Is it possible to start with $\dfrac{1}{n^s}$ and then, without knowing the Gamma function in advance, naturally (with reasons!) derive that
$$ \frac{1}{n^s} = \frac{1}{\Gamma(s)} \int_0^{\infty}t^{s-1} e^{-nt} \, dt $$
(which comes up when you analyze the Zeta function)?

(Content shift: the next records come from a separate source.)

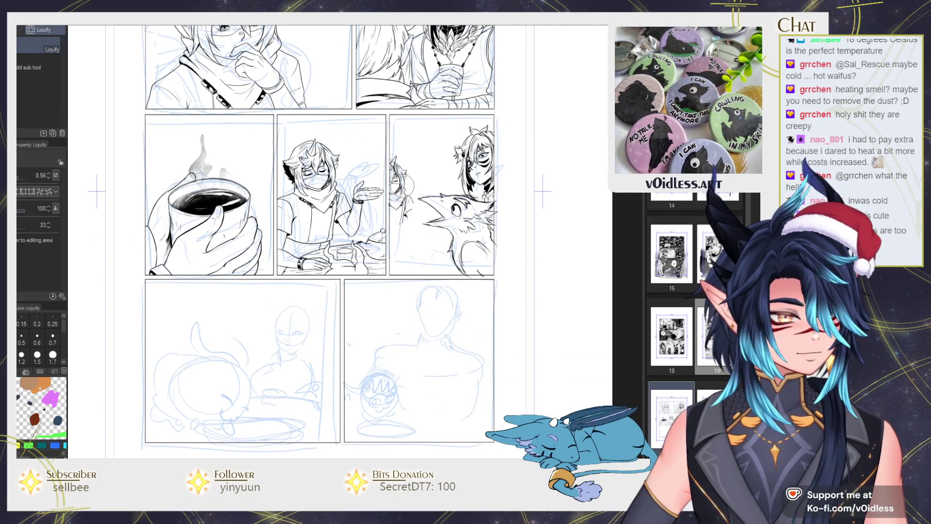
mouse_move(384, 181)
mouse_down()
mouse_move(402, 194)
mouse_move(405, 214)
mouse_up()
scroll(403, 181, up, 5)
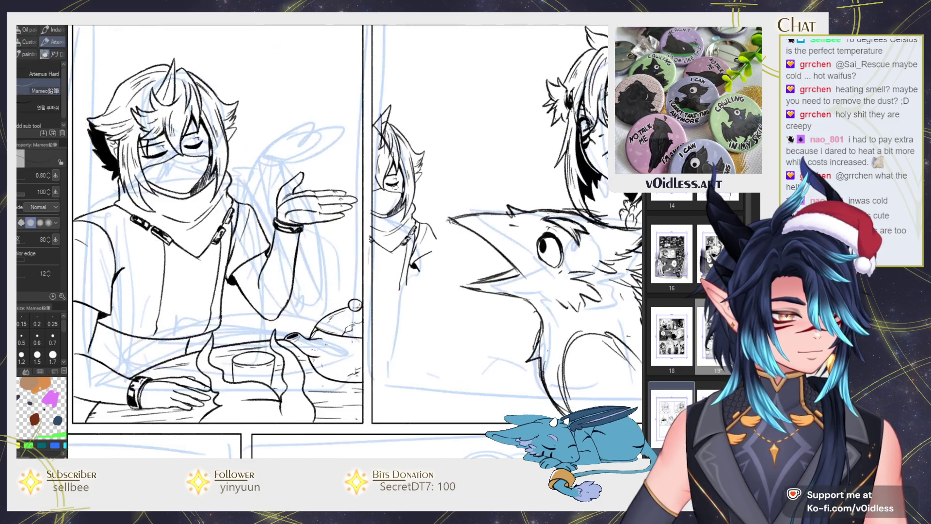
Erase the small figure's closed eye with a size 4 Hard eraser and draw it open with the Mameo pencil.
key(e)
drag(384, 160, 403, 209)
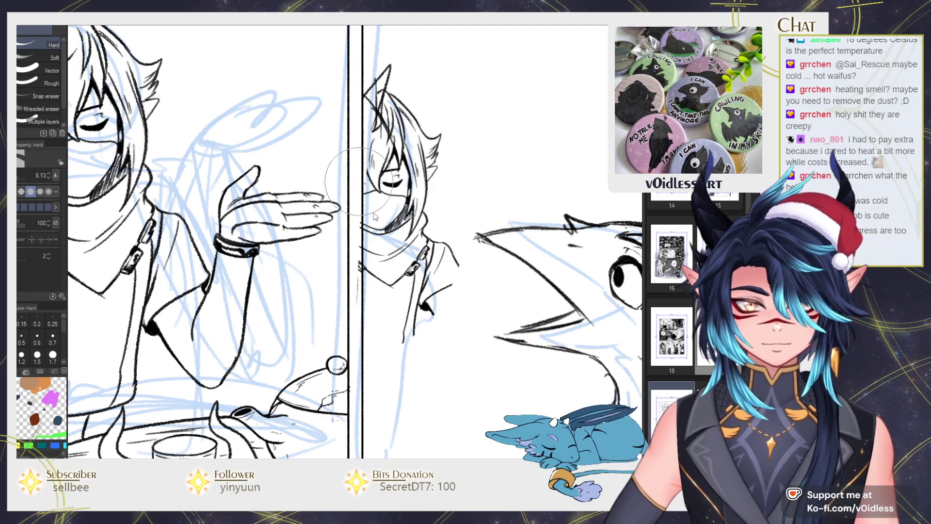
key(bracketleft)
key(bracketleft)
key(bracketleft)
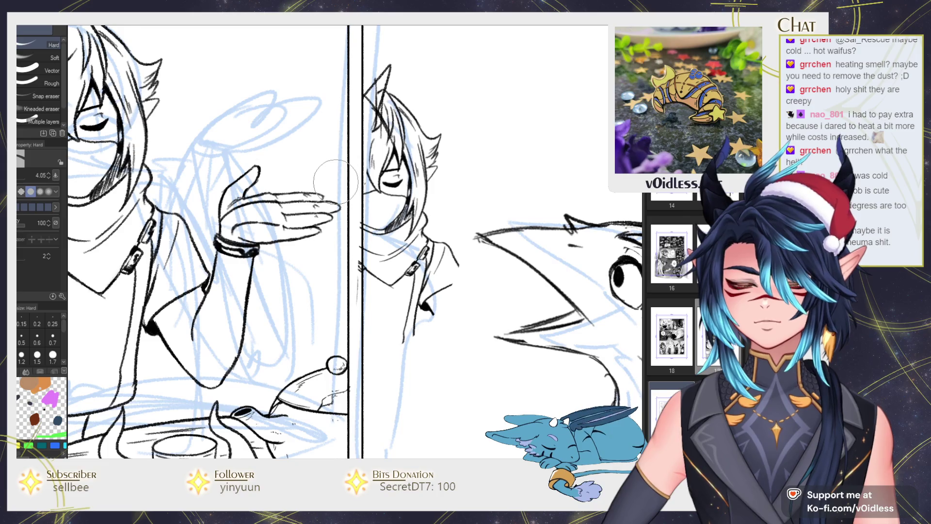
scroll(395, 183, up, 1)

I know it can be done by starting from
$$\Gamma(s) = \int_0^{\infty} t^{s-1}e^{-t} \, dt$$
and setting $t = nx$ so that
$$\Gamma(s) = n^s \int_0^\infty x^{s-1}e^{-nx} \, dx$$
but working backwards, maybe you can use
$$\frac{1}{n^s} = \int_n^\infty s \frac{dx}{x^{s+1}}$$
and somehow end up at it?
You first line is equivalent to: $$\mathcal{L}\left(x^{s-1}\right) = \Gamma(s)\,y^{-s} $$ (I used $y$ as a conjugate variable; that is not standard but there are obvious reasons for avoiding $s$) hence the identity "read backwards" deals with: $$ \mathcal{L}^{-1}(y^{-s})=\frac{1}{2\pi i}\int_{c-i\infty}^{c+\infty} e^{xy} y^{-s}\,dx $$ and the reciprocal $\Gamma$ function makes his appearance (assuming $s\in\mathbb{N}$) as the residue at the origin of $\frac{e^{xy}}{y^s}$.